# log cabin kit



## robertalan51 (Jan 1, 2011)

Hi guys, I built a real neat G scale log cabin from a kit last year. It came precut and included real stone to make a fireplace. I would like to do another one but I have no idea what company made it or where to buy another. I probably bought this one on Ebay. Does anyone know of any available G scale log cabin model kits and where a guy can buy one? thanks! Robertalan51


----------



## dieseldude (Apr 21, 2009)

Robert- Michael's Craft store sells an inexpensive ($5 or $6) log cabin. It is an unfinished decorative bird house kit. By simply adding some window glass, enlarging the doorway and painting it with exterior paint, you can have a pretty nice looking and cheap log cabin. Several people here on MLS (including myself) have kitbashed these. I added some metal roofing using the 'soda can and paper crimper trick,' replaced the included chimney with a homemade version, and added a front porch. For a few bucks each, you can't go wrong. -Kevin.


----------



## robertalan51 (Jan 1, 2011)

thanks so much kevin..........i will look into picking one up. rob


----------



## Jerry Barnes (Jan 2, 2008)

I think they are Timberline Log Cabin kits, but not sure.


----------



## robertalan51 (Jan 1, 2011)

Thanks Jerry. I tried finding timberline log cabins online but didn't have any luck. I did enjoy your website tho. 
thanks again for your response.
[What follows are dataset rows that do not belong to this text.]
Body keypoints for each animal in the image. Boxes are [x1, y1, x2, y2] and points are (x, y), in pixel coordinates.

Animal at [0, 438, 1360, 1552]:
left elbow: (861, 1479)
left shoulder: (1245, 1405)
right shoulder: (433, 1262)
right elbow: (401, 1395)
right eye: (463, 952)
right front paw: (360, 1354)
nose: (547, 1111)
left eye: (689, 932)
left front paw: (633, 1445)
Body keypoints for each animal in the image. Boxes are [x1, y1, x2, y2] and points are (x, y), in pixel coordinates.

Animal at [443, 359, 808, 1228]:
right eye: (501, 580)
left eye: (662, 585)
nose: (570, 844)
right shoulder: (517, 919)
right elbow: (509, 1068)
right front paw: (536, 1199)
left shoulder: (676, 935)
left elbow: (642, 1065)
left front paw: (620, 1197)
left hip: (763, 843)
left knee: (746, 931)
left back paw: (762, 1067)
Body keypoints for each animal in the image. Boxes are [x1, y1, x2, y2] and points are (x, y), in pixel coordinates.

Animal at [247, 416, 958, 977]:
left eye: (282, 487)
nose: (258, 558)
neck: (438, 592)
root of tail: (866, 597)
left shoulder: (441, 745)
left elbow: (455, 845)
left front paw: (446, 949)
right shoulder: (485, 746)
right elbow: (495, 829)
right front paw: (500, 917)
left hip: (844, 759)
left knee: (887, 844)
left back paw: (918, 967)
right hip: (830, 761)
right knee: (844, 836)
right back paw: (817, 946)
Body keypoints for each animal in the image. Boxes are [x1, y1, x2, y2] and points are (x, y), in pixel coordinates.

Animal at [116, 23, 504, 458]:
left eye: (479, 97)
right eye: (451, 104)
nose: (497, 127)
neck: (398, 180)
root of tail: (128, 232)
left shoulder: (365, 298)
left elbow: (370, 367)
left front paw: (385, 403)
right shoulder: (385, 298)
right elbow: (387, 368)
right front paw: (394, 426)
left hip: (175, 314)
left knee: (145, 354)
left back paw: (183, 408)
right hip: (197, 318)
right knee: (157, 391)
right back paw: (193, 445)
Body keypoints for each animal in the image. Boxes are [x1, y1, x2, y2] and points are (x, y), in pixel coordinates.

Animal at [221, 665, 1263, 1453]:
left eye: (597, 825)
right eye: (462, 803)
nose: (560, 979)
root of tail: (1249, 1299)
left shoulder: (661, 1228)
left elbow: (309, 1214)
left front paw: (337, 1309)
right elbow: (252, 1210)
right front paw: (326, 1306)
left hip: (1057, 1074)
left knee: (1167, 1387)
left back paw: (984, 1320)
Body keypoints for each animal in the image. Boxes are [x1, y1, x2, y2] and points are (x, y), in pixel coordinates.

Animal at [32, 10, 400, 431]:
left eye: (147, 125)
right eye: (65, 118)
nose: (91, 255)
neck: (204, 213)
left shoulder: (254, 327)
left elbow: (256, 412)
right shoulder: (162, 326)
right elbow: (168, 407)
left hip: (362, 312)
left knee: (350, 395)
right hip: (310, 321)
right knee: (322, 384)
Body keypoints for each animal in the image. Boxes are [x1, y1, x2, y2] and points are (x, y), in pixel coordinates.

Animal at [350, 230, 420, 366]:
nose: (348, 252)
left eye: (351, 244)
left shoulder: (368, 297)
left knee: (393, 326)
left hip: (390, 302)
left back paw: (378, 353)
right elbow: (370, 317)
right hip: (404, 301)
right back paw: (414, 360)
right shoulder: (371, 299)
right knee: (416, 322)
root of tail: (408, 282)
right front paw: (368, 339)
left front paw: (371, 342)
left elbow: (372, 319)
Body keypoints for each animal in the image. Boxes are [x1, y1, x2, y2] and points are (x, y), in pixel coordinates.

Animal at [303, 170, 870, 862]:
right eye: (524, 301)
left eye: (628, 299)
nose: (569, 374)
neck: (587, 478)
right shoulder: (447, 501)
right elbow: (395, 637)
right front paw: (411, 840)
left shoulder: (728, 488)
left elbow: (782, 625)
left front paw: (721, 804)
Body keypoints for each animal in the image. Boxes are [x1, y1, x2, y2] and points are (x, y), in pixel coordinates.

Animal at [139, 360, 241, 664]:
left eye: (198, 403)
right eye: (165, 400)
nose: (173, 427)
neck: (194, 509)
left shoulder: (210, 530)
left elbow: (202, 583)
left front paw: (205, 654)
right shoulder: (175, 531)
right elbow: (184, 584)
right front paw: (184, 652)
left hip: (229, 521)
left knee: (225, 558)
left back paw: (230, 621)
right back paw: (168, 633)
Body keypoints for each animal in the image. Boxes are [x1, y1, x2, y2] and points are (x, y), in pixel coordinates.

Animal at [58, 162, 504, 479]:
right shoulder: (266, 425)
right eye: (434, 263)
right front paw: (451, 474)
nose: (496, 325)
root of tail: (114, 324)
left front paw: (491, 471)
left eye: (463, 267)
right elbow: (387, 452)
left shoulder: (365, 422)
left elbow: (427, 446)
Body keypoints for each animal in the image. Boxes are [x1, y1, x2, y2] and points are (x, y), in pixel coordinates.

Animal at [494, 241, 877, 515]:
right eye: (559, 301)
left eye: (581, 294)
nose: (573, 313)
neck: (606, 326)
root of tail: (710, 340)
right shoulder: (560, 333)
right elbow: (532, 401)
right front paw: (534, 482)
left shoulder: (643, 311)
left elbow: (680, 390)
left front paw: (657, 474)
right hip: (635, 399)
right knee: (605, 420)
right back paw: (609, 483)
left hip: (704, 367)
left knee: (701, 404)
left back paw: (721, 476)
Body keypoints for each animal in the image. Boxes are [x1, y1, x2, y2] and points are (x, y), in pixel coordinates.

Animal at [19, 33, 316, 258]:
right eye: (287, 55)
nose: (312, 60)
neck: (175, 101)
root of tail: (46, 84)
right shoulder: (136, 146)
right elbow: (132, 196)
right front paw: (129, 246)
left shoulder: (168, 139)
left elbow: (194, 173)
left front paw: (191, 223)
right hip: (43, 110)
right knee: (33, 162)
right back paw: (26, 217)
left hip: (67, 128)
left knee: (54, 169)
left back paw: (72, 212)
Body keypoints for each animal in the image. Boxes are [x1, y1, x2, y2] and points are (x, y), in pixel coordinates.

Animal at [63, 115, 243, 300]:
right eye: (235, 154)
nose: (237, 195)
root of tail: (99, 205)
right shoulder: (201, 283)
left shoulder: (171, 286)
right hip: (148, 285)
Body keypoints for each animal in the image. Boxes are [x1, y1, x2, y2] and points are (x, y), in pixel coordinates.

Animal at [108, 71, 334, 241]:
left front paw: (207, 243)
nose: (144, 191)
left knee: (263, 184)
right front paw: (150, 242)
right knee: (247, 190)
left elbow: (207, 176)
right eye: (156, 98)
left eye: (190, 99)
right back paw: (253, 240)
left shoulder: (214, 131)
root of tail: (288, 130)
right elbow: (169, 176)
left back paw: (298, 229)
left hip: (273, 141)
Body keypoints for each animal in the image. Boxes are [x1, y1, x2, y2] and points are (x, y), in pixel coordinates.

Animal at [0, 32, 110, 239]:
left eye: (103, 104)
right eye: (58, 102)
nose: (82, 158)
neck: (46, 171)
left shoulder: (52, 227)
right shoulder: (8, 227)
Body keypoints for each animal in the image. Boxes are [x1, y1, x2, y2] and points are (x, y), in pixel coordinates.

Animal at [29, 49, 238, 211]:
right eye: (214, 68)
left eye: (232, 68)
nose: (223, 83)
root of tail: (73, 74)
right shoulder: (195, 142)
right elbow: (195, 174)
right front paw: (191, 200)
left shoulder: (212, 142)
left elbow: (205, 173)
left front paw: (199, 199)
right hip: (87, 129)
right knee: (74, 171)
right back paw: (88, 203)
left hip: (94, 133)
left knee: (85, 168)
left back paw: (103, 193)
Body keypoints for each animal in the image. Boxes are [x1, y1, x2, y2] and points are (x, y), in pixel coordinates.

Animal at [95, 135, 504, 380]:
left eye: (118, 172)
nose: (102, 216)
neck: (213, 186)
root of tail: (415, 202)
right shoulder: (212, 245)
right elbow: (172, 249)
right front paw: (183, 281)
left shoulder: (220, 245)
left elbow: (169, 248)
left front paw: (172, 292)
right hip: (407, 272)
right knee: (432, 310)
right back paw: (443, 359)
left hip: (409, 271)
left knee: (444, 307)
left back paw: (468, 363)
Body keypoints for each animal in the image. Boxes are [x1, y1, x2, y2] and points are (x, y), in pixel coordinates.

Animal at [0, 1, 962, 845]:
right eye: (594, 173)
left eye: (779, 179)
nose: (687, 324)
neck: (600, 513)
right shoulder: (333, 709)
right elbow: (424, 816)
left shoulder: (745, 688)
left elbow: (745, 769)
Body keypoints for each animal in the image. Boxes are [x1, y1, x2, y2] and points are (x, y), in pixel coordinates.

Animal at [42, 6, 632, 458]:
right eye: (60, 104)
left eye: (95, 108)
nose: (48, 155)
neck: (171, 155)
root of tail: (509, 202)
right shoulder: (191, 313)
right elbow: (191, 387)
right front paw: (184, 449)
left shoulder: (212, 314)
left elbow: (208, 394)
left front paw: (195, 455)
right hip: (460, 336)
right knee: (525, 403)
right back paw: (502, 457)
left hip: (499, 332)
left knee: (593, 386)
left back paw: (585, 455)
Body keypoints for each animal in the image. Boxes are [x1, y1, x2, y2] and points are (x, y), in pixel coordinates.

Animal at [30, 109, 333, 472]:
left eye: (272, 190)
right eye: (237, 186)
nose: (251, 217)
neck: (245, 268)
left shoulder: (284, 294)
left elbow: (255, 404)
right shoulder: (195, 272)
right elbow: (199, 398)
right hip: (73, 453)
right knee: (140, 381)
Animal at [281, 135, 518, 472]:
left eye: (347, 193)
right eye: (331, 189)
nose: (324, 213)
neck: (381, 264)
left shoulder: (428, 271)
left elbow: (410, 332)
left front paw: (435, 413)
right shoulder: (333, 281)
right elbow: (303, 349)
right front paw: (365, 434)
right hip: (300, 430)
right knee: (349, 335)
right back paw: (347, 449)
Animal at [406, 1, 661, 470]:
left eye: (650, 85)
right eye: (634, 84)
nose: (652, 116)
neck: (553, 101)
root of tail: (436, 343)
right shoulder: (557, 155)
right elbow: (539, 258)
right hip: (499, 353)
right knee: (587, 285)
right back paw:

Rob


----------



## sparrow (Jan 2, 2008)

Rob, try Rusticreplicas.com. 

Bill


----------



## Jerry Barnes (Jan 2, 2008)

I think Timberline is out of business, their web site does not work.


----------



## robertalan51 (Jan 1, 2011)

thanks Bill. 
went to the site. really neat kits but not ready to spend $80 on them . 
thanks for the info tho. 
rob


----------